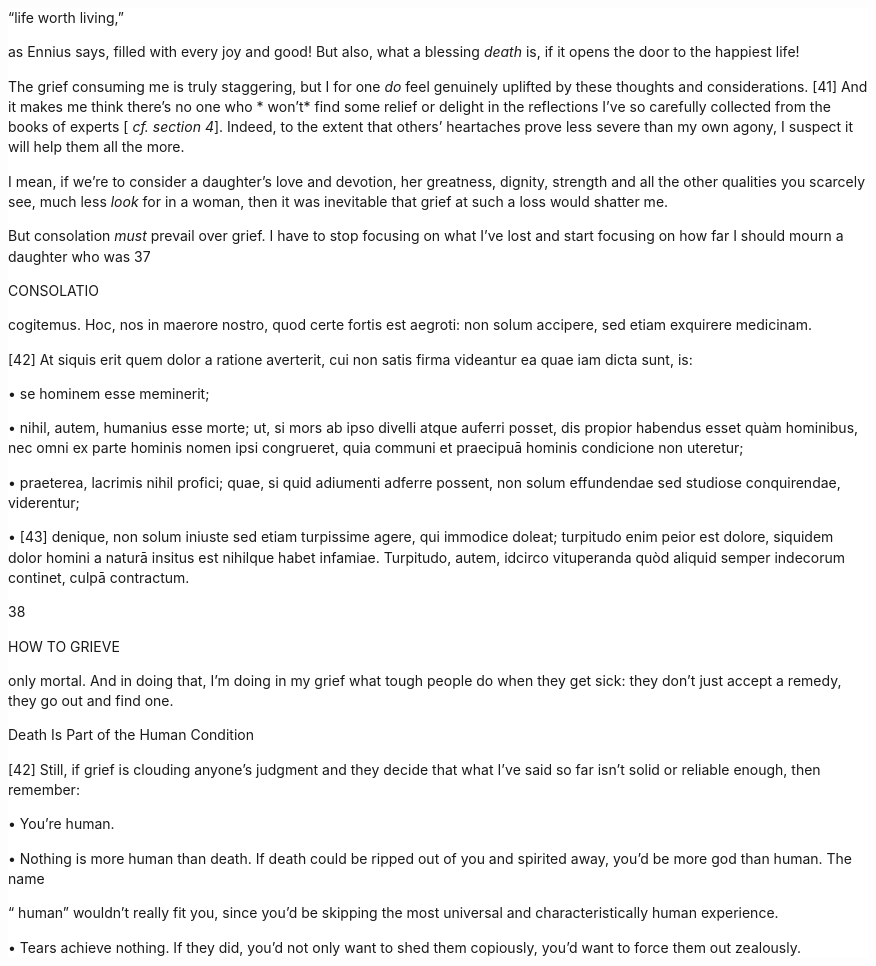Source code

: “life worth living,” 

as Ennius says, filled with every joy and good\! But also, what a blessing *death* is, if it opens the door to the happiest life\! 

The grief consuming me is truly staggering, but I for one *do* feel genuinely uplifted by these thoughts and considerations. \[41\] And it makes me think there’s no one who * won’t* find some relief or delight in the reflections I’ve so carefully collected from the books of experts \[ *cf. section 4*\]. Indeed, to the extent that others’ heartaches prove less severe than my own agony, I suspect it will help them all the more. 

I mean, if we’re to consider a daughter’s love and devotion, her greatness, dignity, strength and all the other qualities you scarcely see, much less *look* for in a woman, then it was inevitable that grief at such a loss would shatter me. 

But consolation *must* prevail over grief. I have to stop focusing on what I’ve lost and start focusing on how far I should mourn a daughter who was 37

CONSOLATIO

cogitemus. Hoc, nos in maerore nostro, quod certe fortis est aegroti: non solum accipere, sed etiam exquirere medicinam. 

\[42\] At siquis erit quem dolor a ratione averterit, cui non satis firma videantur ea quae iam dicta sunt, is:

• se hominem esse meminerit; 

• nihil, autem, humanius esse morte; ut, si mors ab ipso divelli atque auferri posset, dis propior habendus esset quàm hominibus, nec omni ex parte hominis nomen ipsi congrueret, quia communi et praecipuā hominis condicione non uteretur; 

• praeterea, lacrimis nihil profici; quae, si quid adiumenti adferre possent, non solum effundendae sed studiose conquirendae, viderentur; 

• \[43\] denique, non solum iniuste sed etiam turpissime agere, qui immodice doleat; turpitudo enim peior est dolore, siquidem dolor homini a naturā insitus est nihilque habet infamiae. Turpitudo, autem, idcirco vituperanda quòd aliquid semper indecorum continet, culpā contractum. 

38 

HOW TO GRIEVE

only mortal. And in doing that, I’m doing in my grief what tough people do when they get sick: they don’t just accept a remedy, they go out and find one. 

Death Is Part of the Human Condition

\[42\] Still, if grief is clouding anyone’s judgment and they decide that what I’ve said so far isn’t solid or reliable enough, then remember:

• You’re human. 

• Nothing is more human than death. If death could be ripped out of you and spirited away, you’d be more god than human. The name 

“ human” wouldn’t really fit you, since you’d be skipping the most universal and characteristically human experience. 

• Tears achieve nothing. If they did, you’d not only want to shed them copiously, you’d want to force them out zealously. 
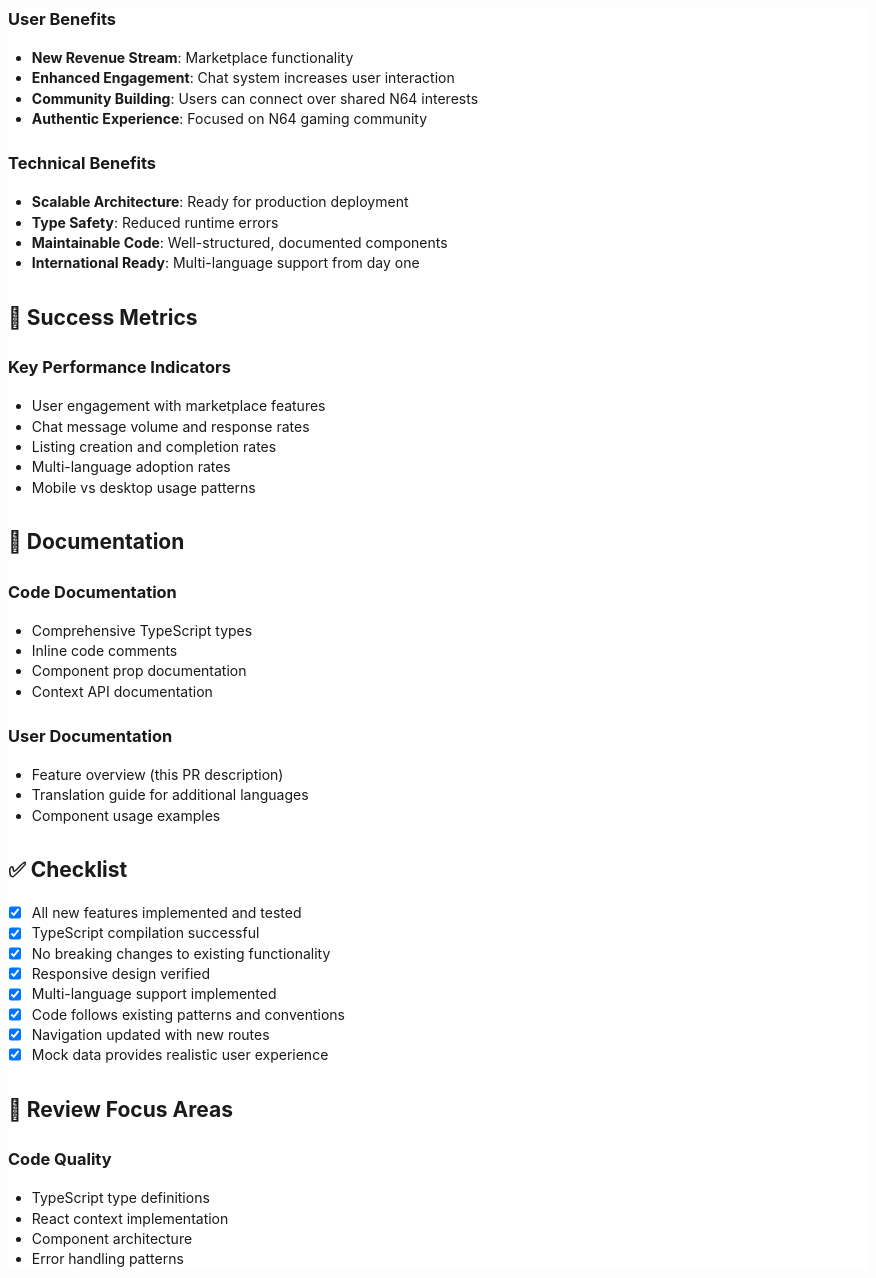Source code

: ### User Benefits
- **New Revenue Stream**: Marketplace functionality
- **Enhanced Engagement**: Chat system increases user interaction
- **Community Building**: Users can connect over shared N64 interests
- **Authentic Experience**: Focused on N64 gaming community

### Technical Benefits
- **Scalable Architecture**: Ready for production deployment
- **Type Safety**: Reduced runtime errors
- **Maintainable Code**: Well-structured, documented components
- **International Ready**: Multi-language support from day one

## 🎯 Success Metrics

### Key Performance Indicators
- User engagement with marketplace features
- Chat message volume and response rates
- Listing creation and completion rates
- Multi-language adoption rates
- Mobile vs desktop usage patterns

## 📝 Documentation

### Code Documentation
- Comprehensive TypeScript types
- Inline code comments
- Component prop documentation
- Context API documentation

### User Documentation
- Feature overview (this PR description)
- Translation guide for additional languages
- Component usage examples

## ✅ Checklist

- [x] All new features implemented and tested
- [x] TypeScript compilation successful
- [x] No breaking changes to existing functionality
- [x] Responsive design verified
- [x] Multi-language support implemented
- [x] Code follows existing patterns and conventions
- [x] Navigation updated with new routes
- [x] Mock data provides realistic user experience

## 🤝 Review Focus Areas

### Code Quality
- TypeScript type definitions
- React context implementation
- Component architecture
- Error handling patterns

────────────────────

• WORK TASK:
Give the records a second time exactly, keeping the images out.

• SOLUTION BELOW:
Source code

: “life worth living,” 

as Ennius says, filled with every joy and good\! But also, what a blessing *death* is, if it opens the door to the happiest life\! 

The grief consuming me is truly staggering, but I for one *do* feel genuinely uplifted by these thoughts and considerations. \[41\] And it makes me think there’s no one who * won’t* find some relief or delight in the reflections I’ve so carefully collected from the books of experts \[ *cf. section 4*\]. Indeed, to the extent that others’ heartaches prove less severe than my own agony, I suspect it will help them all the more. 

I mean, if we’re to consider a daughter’s love and devotion, her greatness, dignity, strength and all the other qualities you scarcely see, much less *look* for in a woman, then it was inevitable that grief at such a loss would shatter me. 

But consolation *must* prevail over grief. I have to stop focusing on what I’ve lost and start focusing on how far I should mourn a daughter who was 37

CONSOLATIO

cogitemus. Hoc, nos in maerore nostro, quod certe fortis est aegroti: non solum accipere, sed etiam exquirere medicinam. 

\[42\] At siquis erit quem dolor a ratione averterit, cui non satis firma videantur ea quae iam dicta sunt, is:

• se hominem esse meminerit; 

• nihil, autem, humanius esse morte; ut, si mors ab ipso divelli atque auferri posset, dis propior habendus esset quàm hominibus, nec omni ex parte hominis nomen ipsi congrueret, quia communi et praecipuā hominis condicione non uteretur; 

• praeterea, lacrimis nihil profici; quae, si quid adiumenti adferre possent, non solum effundendae sed studiose conquirendae, viderentur; 

• \[43\] denique, non solum iniuste sed etiam turpissime agere, qui immodice doleat; turpitudo enim peior est dolore, siquidem dolor homini a naturā insitus est nihilque habet infamiae. Turpitudo, autem, idcirco vituperanda quòd aliquid semper indecorum continet, culpā contractum. 

38 

HOW TO GRIEVE

only mortal. And in doing that, I’m doing in my grief what tough people do when they get sick: they don’t just accept a remedy, they go out and find one. 

Death Is Part of the Human Condition

\[42\] Still, if grief is clouding anyone’s judgment and they decide that what I’ve said so far isn’t solid or reliable enough, then remember:

• You’re human. 

• Nothing is more human than death. If death could be ripped out of you and spirited away, you’d be more god than human. The name 

“ human” wouldn’t really fit you, since you’d be skipping the most universal and characteristically human experience. 

• Tears achieve nothing. If they did, you’d not only want to shed them copiously, you’d want to force them out zealously. 
Source code

: ### User Benefits
- **New Revenue Stream**: Marketplace functionality
- **Enhanced Engagement**: Chat system increases user interaction
- **Community Building**: Users can connect over shared N64 interests
- **Authentic Experience**: Focused on N64 gaming community

### Technical Benefits
- **Scalable Architecture**: Ready for production deployment
- **Type Safety**: Reduced runtime errors
- **Maintainable Code**: Well-structured, documented components
- **International Ready**: Multi-language support from day one

## 🎯 Success Metrics

### Key Performance Indicators
- User engagement with marketplace features
- Chat message volume and response rates
- Listing creation and completion rates
- Multi-language adoption rates
- Mobile vs desktop usage patterns

## 📝 Documentation

### Code Documentation
- Comprehensive TypeScript types
- Inline code comments
- Component prop documentation
- Context API documentation

### User Documentation
- Feature overview (this PR description)
- Translation guide for additional languages
- Component usage examples

## ✅ Checklist

- [x] All new features implemented and tested
- [x] TypeScript compilation successful
- [x] No breaking changes to existing functionality
- [x] Responsive design verified
- [x] Multi-language support implemented
- [x] Code follows existing patterns and conventions
- [x] Navigation updated with new routes
- [x] Mock data provides realistic user experience

## 🤝 Review Focus Areas

### Code Quality
- TypeScript type definitions
- React context implementation
- Component architecture
- Error handling patterns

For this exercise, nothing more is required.